Departing the kitchen to fetch the coats they had been wearing on this nippy November day, Bobby raised an issue that might seem peculiar but only reveals that even then he had a career in mind. “If this were a story instead of just real life, would it be better to break the chapter here or all the way after we find whatever there is to find at the hospital?”
“That’s a weird question,” said Ernie. “Thisisreal life.”
“It’s just a thing I wonder about—how life sometimes goes by in long, slower passages and at other times moves ahead more like a series of shorter, quicker chapters. Wouldn’t it be more fun if life was all shorter, quicker episodes? Or when I’m older, will I want it slow?”
As they shrugged into their coats, Spencer said, “I don’t need to go philosophical. Being a nerd takes all the energy I have.”
43As They Prepare to Visit Pastor Larry, the Amigos Recall a Thanksgiving Horror
Part 2
As the three amigos sat in the Genesis, across the street from Saint Mark’s rectory, they remained as still as mannequins, although only for three minutes. As will soon be discovered, events of that fateful, distant Thanksgiving were being spooled into them in a remarkably condensed fashion by a mind of immense power that was almost beyond human comprehension.
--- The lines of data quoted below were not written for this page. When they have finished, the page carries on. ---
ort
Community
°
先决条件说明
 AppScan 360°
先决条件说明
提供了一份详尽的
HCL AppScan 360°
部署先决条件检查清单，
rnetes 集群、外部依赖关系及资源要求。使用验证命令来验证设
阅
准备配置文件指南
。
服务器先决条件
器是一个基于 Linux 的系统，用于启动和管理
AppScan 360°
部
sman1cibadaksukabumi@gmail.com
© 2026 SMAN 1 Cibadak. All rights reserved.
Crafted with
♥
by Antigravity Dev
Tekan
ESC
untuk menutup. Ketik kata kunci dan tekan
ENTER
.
In three minutes, they vividly recalled the entire holiday when they were fourteen.
So twenty-one years earlier, the four amigos were all together, bloated and gaseous, on a night of wondrous beauty.
They came out of Spencer’s house into a cold stillness through which the first snow of the season fell in skeins as plumb as rain falls on a windless day. Rebecca marveled at the ermine blanket that softened the hard edges of everything on a horizontal plane. Without wind to paste the flakes to the sides of things, nearly all vertical planes remained dark and dry, in stark contrast to the horizontal planes. When she brought this to the attention of the guys, Rebecca further remarked on the fact that tree bark and other rough vertical surfaces captured and held a small percentage ofthe snow directly proportional to the depth of the texture. Being nerds, they had all noticed this detail, but sharing it aloud filled them with a warm sense of camaraderie.
They could almost believe that, in truth, they were the cool kids in town. They were too honest with themselves to entertain that delusion, and it quickly passed.
The hospital was within walking distance of Spencer’s house. Everything in Maple Grove was within walking distance of everything else. No passing traffic disturbed the stillness; the town seemed deserted. When you strolled by the river in the thrall of such a stillness, the sight of white snow falling upon dark water inspired a sense of peace and produced a whisper almost as quiet as a loving spirit sending you blessings through the veil between the living and the dead. On this occasion, the amigos weren’t walking by the river, but it was out there, waiting for them, if they changed directions.